## REQUIRED WORK
From the entries that follow, reproduce exactly and only the lines from the line with "7.45*** | 35.12 |" to the line with "The Ulcerogenic Activity of Extract", endpoints included.
** Opening DATA FOR ANALYSIS block **
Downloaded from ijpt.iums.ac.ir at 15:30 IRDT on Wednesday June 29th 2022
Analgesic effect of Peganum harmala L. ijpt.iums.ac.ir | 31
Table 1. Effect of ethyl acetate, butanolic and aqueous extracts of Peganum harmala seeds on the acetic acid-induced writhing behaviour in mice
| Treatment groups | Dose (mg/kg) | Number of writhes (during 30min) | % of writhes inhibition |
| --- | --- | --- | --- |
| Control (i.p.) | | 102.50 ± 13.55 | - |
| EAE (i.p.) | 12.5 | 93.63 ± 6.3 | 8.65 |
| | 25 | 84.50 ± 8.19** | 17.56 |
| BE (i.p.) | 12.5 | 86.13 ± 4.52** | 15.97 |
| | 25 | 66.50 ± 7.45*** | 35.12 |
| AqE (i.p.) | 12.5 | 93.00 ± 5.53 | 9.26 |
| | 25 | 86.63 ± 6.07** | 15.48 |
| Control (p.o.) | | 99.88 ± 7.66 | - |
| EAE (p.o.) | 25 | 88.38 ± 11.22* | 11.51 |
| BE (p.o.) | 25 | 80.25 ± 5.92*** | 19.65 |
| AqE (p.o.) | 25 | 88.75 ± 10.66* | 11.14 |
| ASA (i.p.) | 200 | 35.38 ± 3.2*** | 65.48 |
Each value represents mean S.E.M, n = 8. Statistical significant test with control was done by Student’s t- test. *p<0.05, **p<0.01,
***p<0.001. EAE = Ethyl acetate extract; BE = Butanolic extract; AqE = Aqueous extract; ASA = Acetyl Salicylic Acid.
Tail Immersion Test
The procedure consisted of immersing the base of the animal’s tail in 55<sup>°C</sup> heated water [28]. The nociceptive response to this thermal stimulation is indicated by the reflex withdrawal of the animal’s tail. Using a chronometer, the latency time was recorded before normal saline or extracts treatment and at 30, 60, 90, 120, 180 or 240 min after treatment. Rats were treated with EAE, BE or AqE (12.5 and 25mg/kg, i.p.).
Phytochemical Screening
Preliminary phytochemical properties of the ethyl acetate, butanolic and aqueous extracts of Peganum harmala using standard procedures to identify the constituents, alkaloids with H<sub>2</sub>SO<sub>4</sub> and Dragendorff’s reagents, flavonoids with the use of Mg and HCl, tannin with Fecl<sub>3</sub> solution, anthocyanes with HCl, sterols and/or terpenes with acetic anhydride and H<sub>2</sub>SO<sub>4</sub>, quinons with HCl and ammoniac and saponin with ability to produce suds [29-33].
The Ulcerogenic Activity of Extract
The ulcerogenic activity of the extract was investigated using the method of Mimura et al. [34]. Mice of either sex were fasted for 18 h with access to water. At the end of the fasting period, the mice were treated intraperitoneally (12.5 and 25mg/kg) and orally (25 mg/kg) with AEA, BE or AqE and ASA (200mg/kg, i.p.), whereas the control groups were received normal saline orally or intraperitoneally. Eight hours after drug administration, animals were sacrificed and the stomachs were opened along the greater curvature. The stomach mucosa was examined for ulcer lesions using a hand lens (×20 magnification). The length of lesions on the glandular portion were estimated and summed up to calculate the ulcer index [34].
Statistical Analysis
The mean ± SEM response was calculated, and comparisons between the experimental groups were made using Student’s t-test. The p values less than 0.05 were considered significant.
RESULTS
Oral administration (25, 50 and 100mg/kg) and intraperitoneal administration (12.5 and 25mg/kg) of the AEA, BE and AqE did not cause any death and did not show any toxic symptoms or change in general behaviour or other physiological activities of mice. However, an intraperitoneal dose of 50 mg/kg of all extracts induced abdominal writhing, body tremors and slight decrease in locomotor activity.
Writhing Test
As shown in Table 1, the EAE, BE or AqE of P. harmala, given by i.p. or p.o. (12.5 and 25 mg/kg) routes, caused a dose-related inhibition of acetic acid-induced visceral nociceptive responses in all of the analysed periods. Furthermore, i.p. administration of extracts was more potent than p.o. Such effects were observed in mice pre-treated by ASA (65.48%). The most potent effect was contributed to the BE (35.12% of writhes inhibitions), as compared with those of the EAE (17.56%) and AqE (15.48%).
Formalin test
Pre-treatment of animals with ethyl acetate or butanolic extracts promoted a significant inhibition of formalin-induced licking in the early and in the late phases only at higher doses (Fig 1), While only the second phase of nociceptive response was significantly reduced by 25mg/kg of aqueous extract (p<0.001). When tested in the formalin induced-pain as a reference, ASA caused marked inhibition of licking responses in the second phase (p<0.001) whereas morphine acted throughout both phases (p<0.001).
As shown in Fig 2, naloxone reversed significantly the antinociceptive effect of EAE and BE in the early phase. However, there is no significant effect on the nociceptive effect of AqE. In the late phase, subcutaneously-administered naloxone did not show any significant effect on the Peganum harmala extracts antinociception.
** Closing DATA FOR ANALYSIS block **
## SOLVED PROBLEM
| | 25 | 66.50 ± 7.45*** | 35.12 |
| AqE (i.p.) | 12.5 | 93.00 ± 5.53 | 9.26 |
| | 25 | 86.63 ± 6.07** | 15.48 |
| Control (p.o.) | | 99.88 ± 7.66 | - |
| EAE (p.o.) | 25 | 88.38 ± 11.22* | 11.51 |
| BE (p.o.) | 25 | 80.25 ± 5.92*** | 19.65 |
| AqE (p.o.) | 25 | 88.75 ± 10.66* | 11.14 |
| ASA (i.p.) | 200 | 35.38 ± 3.2*** | 65.48 |
Each value represents mean S.E.M, n = 8. Statistical significant test with control was done by Student’s t- test. *p<0.05, **p<0.01,
***p<0.001. EAE = Ethyl acetate extract; BE = Butanolic extract; AqE = Aqueous extract; ASA = Acetyl Salicylic Acid.
Tail Immersion Test
The procedure consisted of immersing the base of the animal’s tail in 55<sup>°C</sup> heated water [28]. The nociceptive response to this thermal stimulation is indicated by the reflex withdrawal of the animal’s tail. Using a chronometer, the latency time was recorded before normal saline or extracts treatment and at 30, 60, 90, 120, 180 or 240 min after treatment. Rats were treated with EAE, BE or AqE (12.5 and 25mg/kg, i.p.).
Phytochemical Screening
Preliminary phytochemical properties of the ethyl acetate, butanolic and aqueous extracts of Peganum harmala using standard procedures to identify the constituents, alkaloids with H<sub>2</sub>SO<sub>4</sub> and Dragendorff’s reagents, flavonoids with the use of Mg and HCl, tannin with Fecl<sub>3</sub> solution, anthocyanes with HCl, sterols and/or terpenes with acetic anhydride and H<sub>2</sub>SO<sub>4</sub>, quinons with HCl and ammoniac and saponin with ability to produce suds [29-33].
The Ulcerogenic Activity of Extract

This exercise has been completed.